A Dublin firefighter who died after a battle with cancer has been remembered as a man who saved countless lives during his career.
Donnycarney came to a standstill yesterday as the family, friends and colleagues of sub officer Robert Kane attended his funeral.
His coffin was borne to Our Lady of Consolation Church on a turntable fire tender, flanked by his grieving colleagues in a ceremonial gesture of respect.
A fire helmet and an axe, the tools of Kane's trade, were also placed on his coffin on top of the fire brigade flag.
The Dublin Fire Brigade Pipe Band also played, and representatives of his beloved St Vincent's GAA Club were also represented.
Before the funeral Mass one of Robert's colleagues, Senan Moylan from Tara Street B Watch, gave a heartfelt eulogy. He told how last November Robert went to hospital because a pain in his back had become unbearable.

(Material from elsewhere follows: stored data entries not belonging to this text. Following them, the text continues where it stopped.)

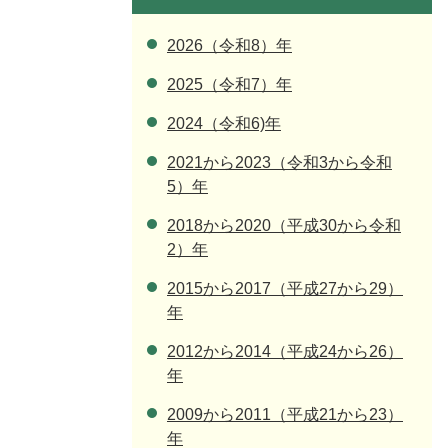
2026（令和8）年
2025（令和7）年
2024（令和6)年
2021から2023（令和3から令和
5）年
2018から2020（平成30から令和
2）年
2015から2017（平成27から29）
年
2012から2014（平成24から26）
年
2009から2011（平成21から23）
年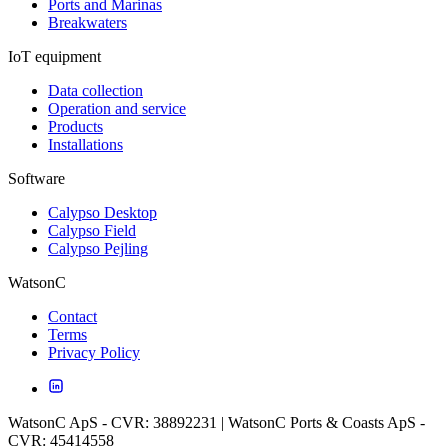
Ports and Marinas
Breakwaters
IoT equipment
Data collection
Operation and service
Products
Installations
Software
Calypso Desktop
Calypso Field
Calypso Pejling
WatsonC
Contact
Terms
Privacy Policy
WatsonC ApS - CVR: 38892231 | WatsonC Ports & Coasts ApS -
CVR: 45414558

"A biopsy confirmed that he had cancer. He fought very hard and was put to the test. On Friday morning he lost that test, but through all his pain and anguish he always carried himself with the utmost dignity, humility," he said.

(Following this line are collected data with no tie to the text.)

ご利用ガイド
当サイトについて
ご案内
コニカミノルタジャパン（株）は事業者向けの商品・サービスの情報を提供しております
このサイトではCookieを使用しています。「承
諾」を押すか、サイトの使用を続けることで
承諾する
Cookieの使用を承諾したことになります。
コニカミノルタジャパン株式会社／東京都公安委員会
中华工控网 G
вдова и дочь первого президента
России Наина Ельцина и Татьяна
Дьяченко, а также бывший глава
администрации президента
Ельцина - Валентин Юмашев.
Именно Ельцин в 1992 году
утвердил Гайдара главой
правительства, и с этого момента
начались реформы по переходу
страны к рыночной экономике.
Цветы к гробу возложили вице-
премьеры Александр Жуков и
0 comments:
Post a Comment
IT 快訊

Kane joined the fire brigade in 1996, starting his career in Kilbarrack. He later took over as sub officer, one of the hardest jobs in the fire brigade.
"Through his career he has saved countless lives. He was a man of great skill, compassion, and absolute professionalism - and an example to all of us. I have witnessed his bravery first hand, and his skill when it was called upon in very stressful situations," said Mr Moylan.
"Rob never put himself first, never bragged about himself. He was always composed and always measured," he added.
"Robbie, I'll be lost without you. I will miss the craic. I will miss the barbecues. I'll miss the nights out, and I'll never be the same without you," Mr Moylan concluded emotionally.
Kane is survived by his parents Thomas and Eileen, daughter Lilly Rose, and brothers Gerard, Derek, Barry, Raymond and John and extended family.
St Vincent's GAA club said Kane loved sport, enjoyed competition and was very athletic and focused, whether training or playing. "He had a quiet steel about him and, we think it's fair to say, would never back down or give up," said the statement.
"He played a prominent role as that same group went on to win the Dublin Minor Football Championship in 1986," the club added.